Isabel é agora seguida no Centro Hospitalar de Lisboa Central, a que pertence o Hospital de Santa Marta, o único no país a fazer transplantes de pulmão (ver texto ao lado). Apesar de estar há mais de dois anos a ser acompanhada na consulta de transplantação, só recentemente entrou em lista de espera ativa. Havia doentes mais urgentes e até há pouco tempo a jovem ia conseguindo fazer a sua vida com o recurso a oxigénio, mesmo com grandes limitações. Mas o seu estado agravou-se. “O pulmão direito está completamente destruído e o esquerdo já tem grandes dificuldades”, explica Luísa Semedo, responsável da equipa de transplantação pulmonar. De quanto tempo vai ser a espera, ninguém sabe: há cerca de 60 pessoas na mesma lista.
Neste momento, qualquer esforço pode fazê-la colapsar. “Esteve prestes a desmaiar a tentar subir umas escadas”, conta Ana Cysneiros, que a esperava à saída do barco, na última vez que tentou ir a Lisboa. Pneumologista, estava de urgência no dia em que “Belita” chegou da Guiné, em 2014. Foi quem a admitiu no Pulido Valente, “emagrecida até ao osso”. Tornaram-se amigas, uma família que se escolheu.
Durante a conversa de Isabel com o Expresso, é a médica que lhe completa as frases, quando já não resta à guineense ar para continuar. Conhece-lhe a vida ao pormenor. Sabe que os dois bolos que fez para as visitas demoraram horas a confecionar, com pausas a cada passo da receita. Que a limpeza imaculada da casa não é só de hoje, está sempre assim, apesar do esforço sobre-humano. Que anda preocupada com o vizinho de cima, que ameaça queixar-se ao senhorio do barulho do aparelho de oxigénio. Que lhe dói não ter ido para a universidade estudar enfermagem quando tinha notas para isso, mas faltava-lhe autonomia de oxigénio.

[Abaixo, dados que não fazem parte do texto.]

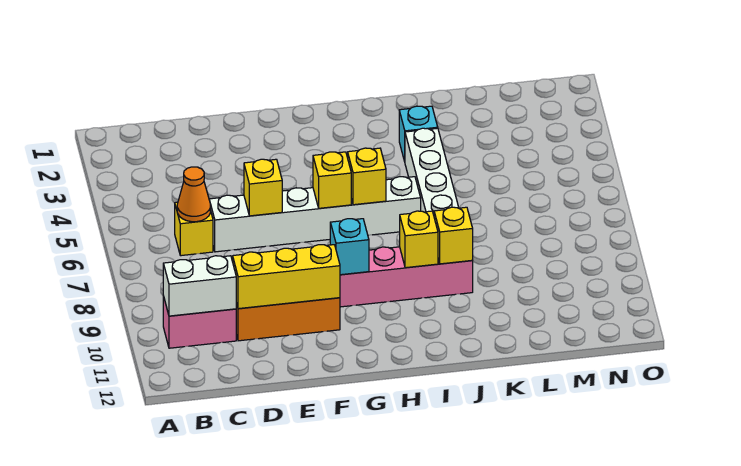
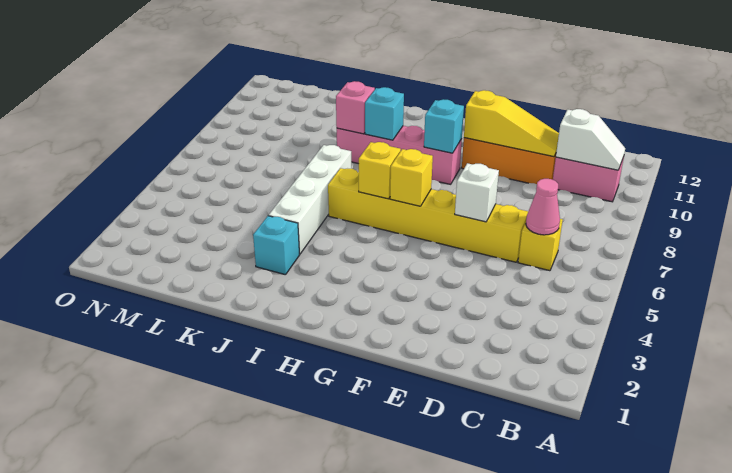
white 1x2 brick [163,256,236,316] -> white 1x2 slope [556,109,625,170]
orange 1x1 cone [177,167,210,222] -> pink 1x1 cone [526,179,560,235]
white 1x6 brick [209,177,421,252] -> yellow 1x6 brick [328,168,528,262]
yellow 1x3 brick [233,245,340,309] -> yellow 1x3 slope [464,90,559,157]
yellow 1x1 brick [244,159,282,216] -> white 1x1 brick [455,163,499,222]
yellow 1x1 brick [400,211,438,268] -> cyan 1x1 brick [365,87,404,140]
yellow 1x1 brick [434,207,473,264] -> pink 1x1 brick [336,81,375,134]

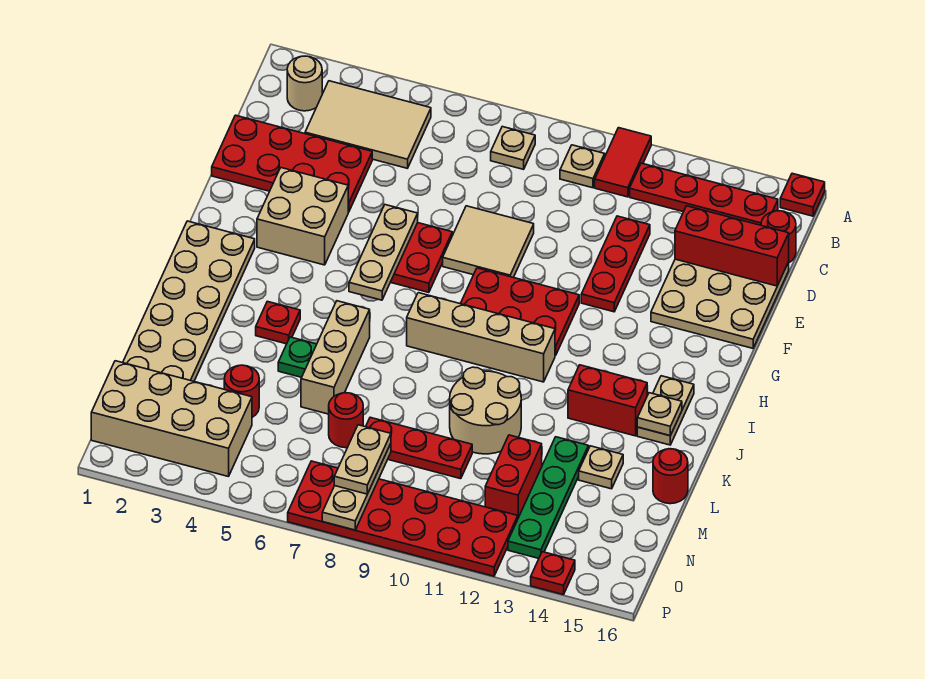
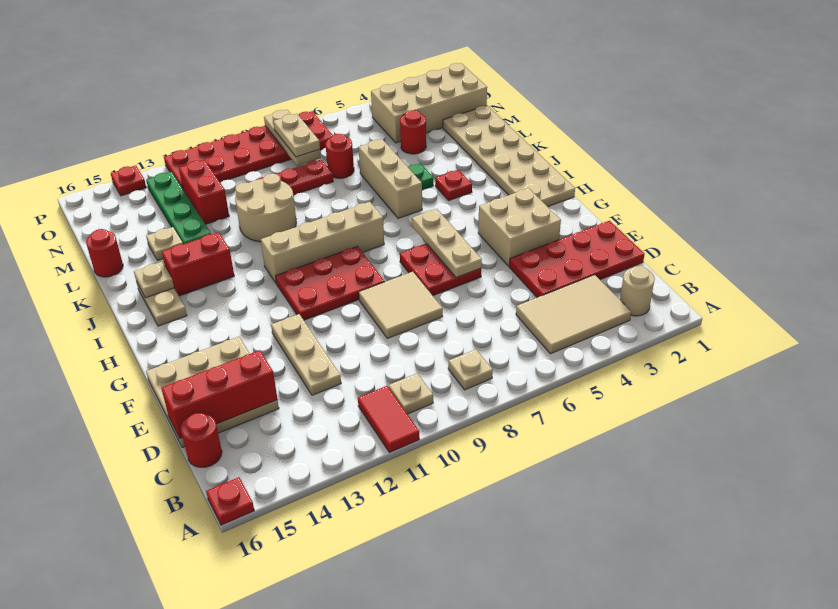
red 1x4 plate [630,163,778,225] -> none
red 1x3 plate [581,216,650,312] -> tan 1x3 plate [271,314,341,395]

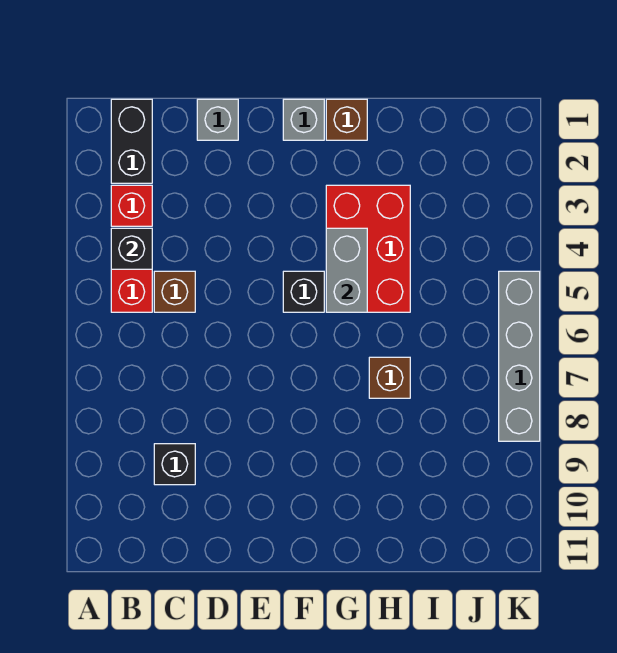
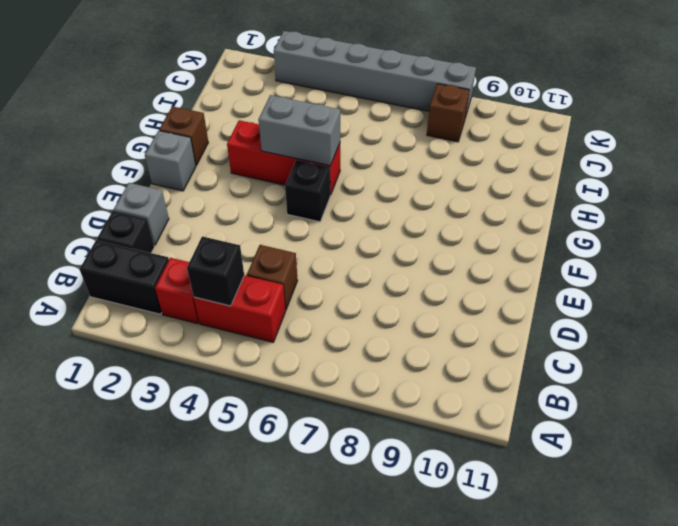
black 1x1 brick [154,444,195,485] -> black 1x1 brick moved to [97,211,154,253]
red 2x3 brick [326,185,410,312] -> red 1x3 brick [227,120,340,195]
brown 1x1 brick [369,357,410,398] -> brown 1x1 brick moved to [427,84,469,142]
grey 1x4 brick [499,271,540,441] -> grey 1x6 brick [274,31,476,114]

“Quando a ‘Belita’ chegou, falava mal português. Entrou para o 8.º ano e em menos de um ano tornou-se a melhor aluna. Tem uma resiliência surpreendente. Era de esperar que estivesse quieta, na cama. Mas não. Não gosta de mostrar fragilidades. É fácil subestimar o impacto que o oxigénio tem na sua vida”, reconhece Ana Cysneiros.
Para a reportagem, Isabel arranjou o cabelo, pôs trancinhas e uma franja, vestiu-se para ir à rua — sem chegar a ir —, mas já não pôde esconder o tubo do oxigénio durante as fotografias como sempre fez. 24h por dia são 24h por dia. Nem um segundo a menos.